Certes, avant elle, des féministes avaient déjà œuvré dans le sens d’une mise en question profonde de la loi du genre5, mais jamais personne n’avait secoué à ce point le soubassement ontologique de l’existence humaine que l’ontologie elle-même en vacillerait pour ne pouvoir tendre désormais que vers une ontologie sociale du corps.

S. de Beauvoir avait très bien saisi par exemple que le corps est une construction, et qu’on ne peut que devenir femme. Cependant, il y a dans sa pensée inspirée de l’existentialisme, un cogito, un sujet autonome qui est en mesure de s’approprier ce genre ou d’en choisir un autre.

Ce ne sera pas le cas chez Butler, qui d’ailleurs interroge ce sujet soi-disant libre de choisir son genre à partir de l’assimilation des analyses de Foucault sur le pouvoir et l’assujettissement.
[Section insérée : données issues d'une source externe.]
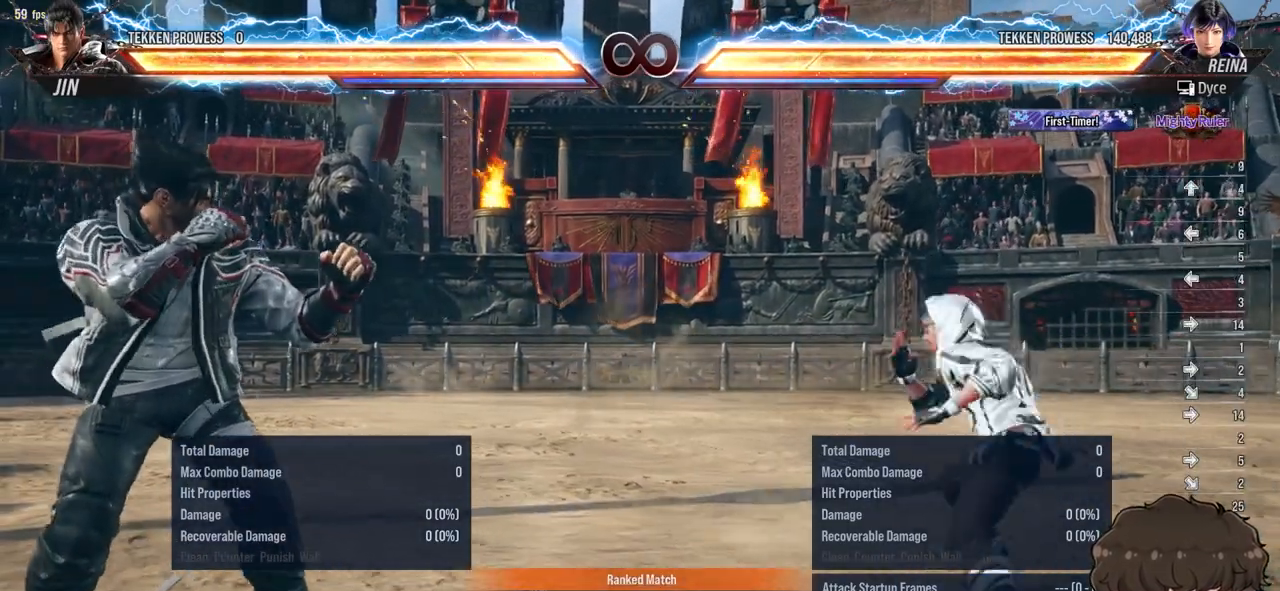
{"buttons": [], "events": [[50, "DPAD_LEFT", "up"], [117, "DPAD_LEFT", "down"], [183, "DPAD_LEFT", "up"], [283, "DPAD_UP", "down"], [333, "DPAD_UP", "up"], [400, "DPAD_RIGHT", "down"], [467, "DPAD_RIGHT", "up"]]}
Si le genre est construit, pense-t-elle, cela implique-t-il une forme de déterminisme social qui exclut la possibilité de toute transformation ? Autrement dit, la culture peut-elle devenir un destin qui verrouille le genre mieux que la biologie n’a su le faire ?

La recherche entreprise est donc à la fois une œuvre de reconceptualisation du corps, et du genre, et de mise en exergue du travail des normes qui délimitent ce qu’est une vie humaine vivable. Pour ce faire, elle propose de commencer par jeter le trouble sur la surface claire de l’identité sexuelle, et même d’aller jusqu’à saisir que l’expression « identité sexuelle » n’a pas de sens ! Le trouble dans le genre, c’est donc le brouillage introduit par la critique philosophique de l’identité sexuelle.

D’un côté, Judith Butler met en lumière la pluralité des identités, ce qui montre l’impossible coïncidence du sujet de genre et du sujet de sexe. De l’autre, elle précise que la possibilité d’échapper à cet ordre traditionnel et essentialiste n’intervient que si on rompt avec l’hétérosexualité normative.Mais rompre ne signifie pas prendre la décision arbitraire de rompre avec une tradition ; c’est effectuer un authentique travail critique d’interrogation de la notion de personne :

« Dans la tradition philosophique elle-même, la notion de “personne” a été élaborée en travaillant analytiquement avec le présupposé que la personne restait, quel que soit le contexte social dans lequel elle se trouvait, dans un rapport en quelque sorte d’extériorité vis-à-vis des structures qui définissent la personne, qu’il s’agisse de la conscience, de l’aptitude au langage ou de la délibération morale. […] À l’inverse, on se posera ici le genre de questions suivantes : dans quelle mesure les pratiques régulatrices de formation et de division du genre constituent-elles l’identité, la cohérence interne du sujet et, même, l’identité de la personne ? »6

La philosophie incarne bien ici une critique d’une ontologie traditionnelle, qui aboutit naturellement au sexisme et au phallogocentrisme. Elle vise ainsi à mettre au jour la structure fantasmatique de toute identification et la construction culturelle de toute sexualité dans les rapports de pouvoirs existants.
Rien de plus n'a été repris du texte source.